TASK BRIEF - Reproduce the records below exactly, but only between the lines holding "hfov_deg: 41.0" and "focal_mm: 2.2", inclusive.

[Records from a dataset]

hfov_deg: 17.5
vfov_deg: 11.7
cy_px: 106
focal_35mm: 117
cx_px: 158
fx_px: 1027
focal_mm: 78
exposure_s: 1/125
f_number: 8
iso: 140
--
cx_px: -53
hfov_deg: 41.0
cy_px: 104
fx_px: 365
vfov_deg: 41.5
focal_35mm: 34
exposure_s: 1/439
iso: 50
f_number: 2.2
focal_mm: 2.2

RESPONSE AREA -
hfov_deg: 41.0
cy_px: 104
fx_px: 365
vfov_deg: 41.5
focal_35mm: 34
exposure_s: 1/439
iso: 50
f_number: 2.2
focal_mm: 2.2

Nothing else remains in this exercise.